Je vous épargne les noms latins de ces papillons.
Pas par paresse. Par prudence.
En ces heures étranges où la peur traque les faciès et les noms exotiques, elle serait capable de reconduire mon disque dur à la frontière...

Le Demi-deuil

Le Tristan

vendredi 12 novembre 2010

Shadowatchers

Shadowatchers - Image de synthèse réalisée avec MojoWorld

La première fois que je lus l'expression "Shadow Catchers", c'était en quatrième de couverture du récit de l'écrivain Yves Berger, "L'attrapeur d'ombres", paru en 1992. Avais-je déjà lu ce mot auparavant ? Dans un album du Lieutenant Blueberry peut-être... Était-ce "La Mine de l'Allemand perdu" ou "Le Spectre aux balles d'or", "Nez Cassé", "La longue marche" ou "La tribu fantôme" ? Impossible de m'en rappeler...
Était-ce un peu plus tard, lorsque adulescent je découvrais les photos d'Indiens d'Amérique du Nord de Edward S. Curtis dans le recueil "Pieds nus sur la Terre sacrée" ? J'appris bien plus tard que les Indiens qu'il photographiait l'appelaient "Shadow Catcher".
Je cherche, je cherche... Où ai-je entendu la légende des "Shadow Catchers", ces esprits qui retiennent les ombres de la nuit pendant le jour ? Dans un roman de Tony Hillerman ? Probablement. Pendant un rêve ? Sans doute...
J'ai tout de suite aimé ce mot et j'ai composé plusieurs images avec le logiciel Terragen en 2005 et 2006 qui portent ce nom.
En 2004, Armands Auseklis créait avec le logiciel MojoWorld la planète "Shadowatchers". Je ne sais pas ce qu'il avait en tête lorsqu'il l'a baptisée. Mais j'aime croire que son monde de science-fiction est un lointain cousin de mes "Shadow Catchers"...

Pieds nus sur la terre sacrée ISBN 9782207220023
Planet Shadowatchers par Armands Auseklis

jeudi 11 novembre 2010

Passagers clandestins


Qui les remarque
La plupart du temps ?
Élytres dorées
Ils se balancent au gré du vent
Clandestins tapis sur la fleur
Persuadent les papillons
Qu'ils en sont les capitaines...


mercredi 10 novembre 2010

Azurés

Azuré

Comme beaucoup d'entre vous, je profite des pluies automnales pour effectuer le tri de mes photos.
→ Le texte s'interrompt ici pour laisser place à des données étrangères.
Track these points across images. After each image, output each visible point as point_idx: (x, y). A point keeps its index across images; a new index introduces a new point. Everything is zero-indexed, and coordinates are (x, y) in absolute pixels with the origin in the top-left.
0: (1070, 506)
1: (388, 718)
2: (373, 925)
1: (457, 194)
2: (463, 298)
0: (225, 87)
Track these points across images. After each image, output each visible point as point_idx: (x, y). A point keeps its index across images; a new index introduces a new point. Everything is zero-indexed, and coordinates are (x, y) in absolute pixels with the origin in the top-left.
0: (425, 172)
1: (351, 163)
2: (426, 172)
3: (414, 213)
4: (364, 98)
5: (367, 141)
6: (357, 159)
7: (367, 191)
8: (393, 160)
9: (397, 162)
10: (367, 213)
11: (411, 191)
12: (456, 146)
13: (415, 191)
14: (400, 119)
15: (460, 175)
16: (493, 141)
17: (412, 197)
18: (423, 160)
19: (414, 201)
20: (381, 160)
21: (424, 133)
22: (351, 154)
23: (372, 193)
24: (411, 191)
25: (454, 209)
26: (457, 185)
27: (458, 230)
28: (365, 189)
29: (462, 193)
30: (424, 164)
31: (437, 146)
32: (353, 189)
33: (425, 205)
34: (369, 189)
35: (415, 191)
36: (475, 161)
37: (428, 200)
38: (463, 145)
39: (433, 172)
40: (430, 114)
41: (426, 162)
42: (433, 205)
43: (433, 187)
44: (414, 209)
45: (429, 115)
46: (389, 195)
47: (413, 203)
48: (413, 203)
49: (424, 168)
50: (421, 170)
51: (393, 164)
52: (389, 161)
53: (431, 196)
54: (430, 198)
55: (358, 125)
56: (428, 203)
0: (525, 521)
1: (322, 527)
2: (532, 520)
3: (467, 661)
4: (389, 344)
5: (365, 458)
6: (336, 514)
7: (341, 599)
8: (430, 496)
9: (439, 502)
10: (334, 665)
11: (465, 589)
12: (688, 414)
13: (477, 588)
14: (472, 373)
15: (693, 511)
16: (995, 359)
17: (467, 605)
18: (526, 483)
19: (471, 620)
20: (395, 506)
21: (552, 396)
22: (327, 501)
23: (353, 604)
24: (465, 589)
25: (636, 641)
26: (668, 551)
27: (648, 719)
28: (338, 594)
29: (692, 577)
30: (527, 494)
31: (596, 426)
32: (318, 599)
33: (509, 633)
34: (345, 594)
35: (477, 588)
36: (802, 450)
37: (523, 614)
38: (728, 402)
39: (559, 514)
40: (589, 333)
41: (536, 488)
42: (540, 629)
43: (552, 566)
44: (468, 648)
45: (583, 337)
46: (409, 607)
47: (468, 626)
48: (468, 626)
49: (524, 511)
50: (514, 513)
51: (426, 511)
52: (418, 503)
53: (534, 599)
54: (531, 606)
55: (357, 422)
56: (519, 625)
C'est une tache un peu fastidieuse car j'essaie d'identifier mes acrobates préférés.
Ce qui me rassure c'est qu'aucun chef d'oeuvre oublié ne dormait jusque là sur mon disque amovible, ça me donne envie de recommencer le printemps prochain! En me disant que je finirai un jour par faire une bonne photo - une de celles qu'on encadre au mur - et pas simplement une jolie photo parce que le papillon est joli.

Azuré de l'Ajonc

Je crois avoir identifié l'Azuré de l'Ajonc parce que cette plante était très répandue sur les talus où je les photographiais. Bien entendu, je peux me tromper. Ainsi, l'usure des écailles du premier papillon ne me permet pas d'affirmer qu'il est parent avec les 2 suivants.
Ne sortez pas les fusils en cas d'erreur, juste un petit mot dans les commentaires et je corrigerai, merci!

Azuré de l'Ajonc

Ces photos ont été prises au printemps au bord du Rhin.

vendredi 5 novembre 2010

L'Aigle

L'Aigle - Image de synthèse réalisée avec Vue Esprit

Cette image est une suite de La Tour Penchée.
Une variation sur le thème où la tour est devenue piton.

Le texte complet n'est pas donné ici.